[This article was first published on R on Sastibe's Data Science Blog, and kindly contributed to R-bloggers]. (You can report issue about the content on this page here)
Want to share your content on R-bloggers? click here if you have a blog, or here if you don't.

I have a personal Google account, complete with gmail, gdrive and everything else. I first opened it up as a sort of spam email for all kinds of logins, but started to it use more and more due to its convenience. I was always slightly worried about the magnitude of data collected by Google on me, yet I never found a way to pinpoint exactly the extent of my slight worrying.

Recently, I discovered Google Takeout. Everybody with a Google Account can simply click here, follow the instructions and Google Takeout will send all the data it (supposedly) has in a nice little zip folder. Within this zip-folder is a file called “locationhistory.json” (or “standortverlauf.json” for all you German users out there), with entries such as this:

{
"timestampMs" : "1523378268382",
"latitudeE7" : 494290669,
"longitudeE7" : 86872541,
"accuracy" : 34
}

Each of these entries encodes a location measurement taken by Google, with GPS coordinates (latitude/longitude) and a timestamp, which can be converted to a “normal date” by dividing the number by 1000 and using, e.g., this handy site.

The “location history” file is rather large and unwieldy (about 18 MB in my case). There is a very simple and free tool that visualizes your location history data in an interactive heatmap. That is the tool I used to create the intro picture to this entry. The heatmap allows you to gauge the precision with which Google matches your movements. For instance, my skiing trip in March last year to Serfaus-Fiss-Ladis shows up like this:

There are some mistakes in this map, i.e., places that I have surely never visited. I was never in “Gasthaus zum weißen Lamm”, I know that for a fact. However, the detail is quite astonishing, leading me to the next question: How often does Google measure and store my location data? My “locationhistory.json” contains 59293 observation over the course of 465 days, so that, on average, there are more than 5 measurements per hour.

I decided to look a little closer at the distributions of the timestamps, using some wonderful ggplot magic (the R code can be found here):

The lines in the plot show the average number of location measurements taken by Google each hour, separated by weekdays. The dashed line indicates the aveerage over all weekdays. The plot highlights several information:

• Between noon and 8 pm, Google takes on average more than one location measurement every 10 minutes
• In the nighttime, the average number of measurements is only once every 20 minutes
• Monday and Tuesday mornings are closely watched with many measurements, especially Tuesday mornings
• Afternoons and evenings are always of interest, but especially on Fridday and Saturday.

The fact that Monday and Tuesday morning are such exceptions could be explained by my specific calendar in 2017: I worked as a consultant and usually left home on Tuesday morning to travel troughout Germany. I am not entirely sure why this should lead to more measurements, as this activity was rarely accompanied by Google services (I travel by Deutsche Bahn). However, my travel time back home, usually late on Thursday evening, can also be seen quite nicely in the plot.

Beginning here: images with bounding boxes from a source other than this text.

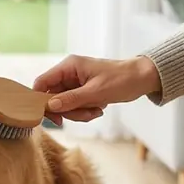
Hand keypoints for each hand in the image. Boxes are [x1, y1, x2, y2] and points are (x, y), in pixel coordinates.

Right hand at [33, 55, 161, 124]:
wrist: (142, 78)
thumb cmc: (121, 80)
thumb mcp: (96, 92)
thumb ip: (71, 99)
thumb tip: (49, 106)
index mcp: (68, 66)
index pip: (42, 82)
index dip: (41, 100)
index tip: (53, 116)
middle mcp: (68, 73)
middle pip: (53, 97)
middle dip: (68, 110)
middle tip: (85, 114)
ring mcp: (75, 83)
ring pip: (64, 105)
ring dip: (78, 113)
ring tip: (96, 110)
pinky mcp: (82, 91)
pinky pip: (74, 106)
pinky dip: (84, 112)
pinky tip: (99, 108)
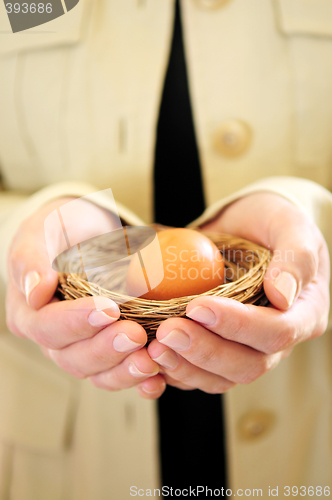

In total, I am a bit shocked by the sheer magnitude of measurements Google has on me, even (and especially) at times at which I am positively certain that I have never used Google Location Services, (see, e.g., 4 am). I am glad that services like Google Maps exist and that they are so extremely convenient, but the drawback should also be made abundantly clear to anyone who uses these services: many machine-readable aspects of your life are available to a for-profit company.